James Boswell Instituut wordt opgeheven

James Bosweel Instituut op International Campus

Het James Boswell Instituut (JBI) wordt opgeheven. De ongeveer 30 medewerkers van het universitaire instituut voor bijscholing en taalonderwijs, worden van werk naar werk begeleid, zegt directeur Jeroen Torenbeek.

Medewerkers en studenten kunnen al jarenlang terecht bij JBI voor allerlei trainingen en cursussen. Zo komen veel docenten hier om Academisch Engels te leren, kun je bijspijkercursussen Wiskunde volgen en kunnen mensen uit het buitenland er de Nederlandse taal eigen maken. Maar ook niet UU'ers kunnen bij het JBI een cursus of training volgen. Een jaar geleden kreeg directeur Torenbeek de opdracht van het college van bestuur om verschillende scenario’s te bedenken om het instituut goedkoper te maken.

Hij kwam met twee scenario’s. Het eerste was om de verschillende activiteiten van het JBI op te splitsen en deels voort te zetten. Het tweede was het opheffen van het JBI en de succesvolle activiteiten aan anderen te gunnen. Het college van bestuur heeft voor het laatste scenario gekozen. Torenbeek kan het de bestuursleden niet eens kwalijk nemen. “Ons werk hoort niet tot de corebusiness van de universiteit. Wij kosten de universiteit acht ton.”

Te duur
Het meest kwetsbare punt van het JBI is dat het instituut niet bedrijfsmatig kan werken, waardoor het zichzelf uit de markt prijst. “Onze cursussen zijn goed, maar duur. Andere bedrijven die dezelfde soort cursussen aanbieden, zijn goedkoper. Dat komt, zegt hij, door de beloningsstructuur. “Die ligt totaal anders. Prijstechnisch heb je dan een achterstand.”

Een ander punt is dat scholieren die bij het JBI bijvoorbeeld hun wiskunde komen bijspijkeren lang niet altijd kiezen voor de Universiteit Utrecht. “Driekwart van ons werk is voor de buitenwereld. Dus een deel van de universitaire subsidie gaat daar naar toe. Dat is zoals ik dat noem, niet schutte proof. Met andere woorden: je doet iets wat niet zou moeten.”

Schurft over in
De medewerkers en de dienstraad zijn deze week van het nieuws op de hoogte gebracht. “De werknemers hebben er natuurlijk wel de schurft over in. Dit is iets wat je overkomt. Zij hebben hier niet om gevraagd. De bedoeling is dat iedereen van werk naar werk wordt geholpen. Vijf jaar geleden heb ik hier ook een grote reorganisatie moeten doorvoeren en toen heeft iedereen weer werk gevonden. Ik ben een rasoptimist. Ik besef dat het dit keer wel moeilijker is, maar de praktijk biedt vaak onverwachte mogelijkheden. We gaan hier heel hard aan werken, dus ik denk dat dat nu ook moet lukken.”
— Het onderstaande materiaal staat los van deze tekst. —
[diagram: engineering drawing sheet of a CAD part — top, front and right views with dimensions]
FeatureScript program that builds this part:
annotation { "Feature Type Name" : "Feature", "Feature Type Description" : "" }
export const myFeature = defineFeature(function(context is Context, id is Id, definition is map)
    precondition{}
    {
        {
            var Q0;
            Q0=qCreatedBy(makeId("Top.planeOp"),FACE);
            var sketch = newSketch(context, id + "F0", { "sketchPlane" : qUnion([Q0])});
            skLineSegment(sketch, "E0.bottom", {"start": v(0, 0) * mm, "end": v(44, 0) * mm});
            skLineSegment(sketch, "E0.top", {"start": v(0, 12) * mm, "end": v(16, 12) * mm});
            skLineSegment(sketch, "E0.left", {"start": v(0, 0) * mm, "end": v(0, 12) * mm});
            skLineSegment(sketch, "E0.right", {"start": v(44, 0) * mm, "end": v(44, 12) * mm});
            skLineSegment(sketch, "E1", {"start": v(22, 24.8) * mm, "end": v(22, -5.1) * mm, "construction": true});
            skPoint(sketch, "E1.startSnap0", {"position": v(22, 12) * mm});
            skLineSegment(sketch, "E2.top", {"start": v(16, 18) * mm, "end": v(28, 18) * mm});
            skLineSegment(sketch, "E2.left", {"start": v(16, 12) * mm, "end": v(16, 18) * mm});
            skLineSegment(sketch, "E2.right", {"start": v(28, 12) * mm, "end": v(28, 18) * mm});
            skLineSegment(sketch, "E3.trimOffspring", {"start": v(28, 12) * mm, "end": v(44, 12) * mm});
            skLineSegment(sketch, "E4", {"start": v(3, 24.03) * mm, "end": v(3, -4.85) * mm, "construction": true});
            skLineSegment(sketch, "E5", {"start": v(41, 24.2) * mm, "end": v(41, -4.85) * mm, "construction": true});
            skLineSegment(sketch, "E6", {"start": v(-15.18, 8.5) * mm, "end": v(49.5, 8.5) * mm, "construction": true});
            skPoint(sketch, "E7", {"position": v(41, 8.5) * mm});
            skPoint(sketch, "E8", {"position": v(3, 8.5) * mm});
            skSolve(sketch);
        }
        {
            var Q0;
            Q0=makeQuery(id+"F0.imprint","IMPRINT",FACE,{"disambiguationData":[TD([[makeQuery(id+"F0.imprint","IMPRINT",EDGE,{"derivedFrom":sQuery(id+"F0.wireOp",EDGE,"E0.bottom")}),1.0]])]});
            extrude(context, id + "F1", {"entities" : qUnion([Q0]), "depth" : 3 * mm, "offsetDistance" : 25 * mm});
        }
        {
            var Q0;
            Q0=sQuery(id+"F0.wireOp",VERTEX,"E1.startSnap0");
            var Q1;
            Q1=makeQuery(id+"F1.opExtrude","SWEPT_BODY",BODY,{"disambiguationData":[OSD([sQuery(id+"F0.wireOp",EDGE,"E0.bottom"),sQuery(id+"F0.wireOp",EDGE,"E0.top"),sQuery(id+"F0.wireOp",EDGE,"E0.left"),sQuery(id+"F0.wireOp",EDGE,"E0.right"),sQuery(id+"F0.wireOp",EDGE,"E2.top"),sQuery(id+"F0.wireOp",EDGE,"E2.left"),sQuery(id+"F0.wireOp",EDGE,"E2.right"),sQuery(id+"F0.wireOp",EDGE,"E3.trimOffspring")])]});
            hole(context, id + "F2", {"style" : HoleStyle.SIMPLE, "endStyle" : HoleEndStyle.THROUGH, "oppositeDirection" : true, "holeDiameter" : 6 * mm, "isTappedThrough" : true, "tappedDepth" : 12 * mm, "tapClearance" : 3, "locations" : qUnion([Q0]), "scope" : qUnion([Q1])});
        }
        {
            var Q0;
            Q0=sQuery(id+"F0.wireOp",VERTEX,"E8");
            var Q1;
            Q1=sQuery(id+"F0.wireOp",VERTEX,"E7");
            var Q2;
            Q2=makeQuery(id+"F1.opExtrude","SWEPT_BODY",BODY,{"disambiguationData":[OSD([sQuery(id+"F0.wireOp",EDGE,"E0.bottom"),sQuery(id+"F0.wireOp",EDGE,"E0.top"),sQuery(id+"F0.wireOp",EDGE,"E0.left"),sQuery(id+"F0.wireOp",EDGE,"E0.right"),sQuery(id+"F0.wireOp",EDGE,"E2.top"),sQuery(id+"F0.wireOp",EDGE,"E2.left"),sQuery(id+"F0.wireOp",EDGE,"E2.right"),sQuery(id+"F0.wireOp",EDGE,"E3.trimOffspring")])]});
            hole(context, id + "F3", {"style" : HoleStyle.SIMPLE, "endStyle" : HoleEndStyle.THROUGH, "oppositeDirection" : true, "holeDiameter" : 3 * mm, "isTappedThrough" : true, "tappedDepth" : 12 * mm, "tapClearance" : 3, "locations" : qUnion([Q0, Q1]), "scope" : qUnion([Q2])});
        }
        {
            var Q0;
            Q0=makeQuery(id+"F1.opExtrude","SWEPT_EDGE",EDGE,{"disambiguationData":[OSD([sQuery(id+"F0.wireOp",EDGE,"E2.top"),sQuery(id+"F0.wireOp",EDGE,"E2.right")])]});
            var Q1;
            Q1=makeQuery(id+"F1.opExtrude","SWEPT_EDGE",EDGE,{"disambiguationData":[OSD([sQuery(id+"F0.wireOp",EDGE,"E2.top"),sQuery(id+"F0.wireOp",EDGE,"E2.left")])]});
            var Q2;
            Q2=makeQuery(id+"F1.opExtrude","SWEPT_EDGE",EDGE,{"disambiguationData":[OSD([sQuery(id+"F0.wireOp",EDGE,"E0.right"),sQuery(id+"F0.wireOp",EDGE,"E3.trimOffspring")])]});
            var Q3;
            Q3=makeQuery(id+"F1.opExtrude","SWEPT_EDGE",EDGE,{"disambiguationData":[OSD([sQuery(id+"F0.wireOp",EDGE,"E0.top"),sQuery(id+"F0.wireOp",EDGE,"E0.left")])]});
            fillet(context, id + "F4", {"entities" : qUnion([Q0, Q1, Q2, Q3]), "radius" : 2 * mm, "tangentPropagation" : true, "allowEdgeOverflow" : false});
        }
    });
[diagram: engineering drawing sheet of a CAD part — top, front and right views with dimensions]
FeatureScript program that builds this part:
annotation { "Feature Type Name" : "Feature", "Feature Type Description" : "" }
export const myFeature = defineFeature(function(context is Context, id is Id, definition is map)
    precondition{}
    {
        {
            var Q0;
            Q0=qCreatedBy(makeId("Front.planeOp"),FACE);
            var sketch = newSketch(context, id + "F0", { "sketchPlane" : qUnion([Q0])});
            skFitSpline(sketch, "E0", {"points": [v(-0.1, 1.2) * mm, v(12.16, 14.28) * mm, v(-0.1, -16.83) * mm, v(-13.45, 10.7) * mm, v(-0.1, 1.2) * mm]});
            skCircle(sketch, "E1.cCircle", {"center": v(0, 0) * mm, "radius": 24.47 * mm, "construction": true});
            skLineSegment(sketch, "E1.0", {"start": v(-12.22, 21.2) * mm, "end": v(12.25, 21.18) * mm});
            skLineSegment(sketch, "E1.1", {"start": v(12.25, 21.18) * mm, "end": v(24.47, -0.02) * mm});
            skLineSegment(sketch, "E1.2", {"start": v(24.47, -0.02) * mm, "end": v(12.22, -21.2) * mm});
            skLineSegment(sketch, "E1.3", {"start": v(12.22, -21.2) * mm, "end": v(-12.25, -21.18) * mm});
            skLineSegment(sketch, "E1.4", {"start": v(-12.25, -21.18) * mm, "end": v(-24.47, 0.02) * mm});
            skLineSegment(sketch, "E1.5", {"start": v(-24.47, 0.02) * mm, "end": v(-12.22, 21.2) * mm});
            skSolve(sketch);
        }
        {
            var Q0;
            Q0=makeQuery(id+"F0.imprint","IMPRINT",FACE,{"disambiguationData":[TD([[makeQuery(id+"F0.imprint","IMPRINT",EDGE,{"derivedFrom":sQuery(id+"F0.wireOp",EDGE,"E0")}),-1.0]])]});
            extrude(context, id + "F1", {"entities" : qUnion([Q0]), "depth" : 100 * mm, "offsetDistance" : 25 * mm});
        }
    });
Torenbeek verwacht dat de hele operatie één tot maximaal twee jaar gaat duren. Ondertussen zoeken de werknemers zelf al naar oplossingen, zegt hij. De medewerkers van de bèta-cursussen zijn de mogelijkheden aan het onderzoeken om een eigen bedrijf te beginnen die de cursussen in de toekomst gaat aanbieden. “Ik bekijk dat van de zijlijn. Het is een initiatief van de werknemers zelf. De meeste bètadocenten doen graag mee aan dit initiatief; als docent of ondernemer.”

"Van sommige taaldocenten weet ik dat ze van de gelegenheid gebruik gaan maken om iets heel anders te gaan doen. Van anderen weet ik, of denk ik te weten, dat ze willen blijven doceren. Zij gaan op zoek en zoals gezegd helpen wij ze daarbij."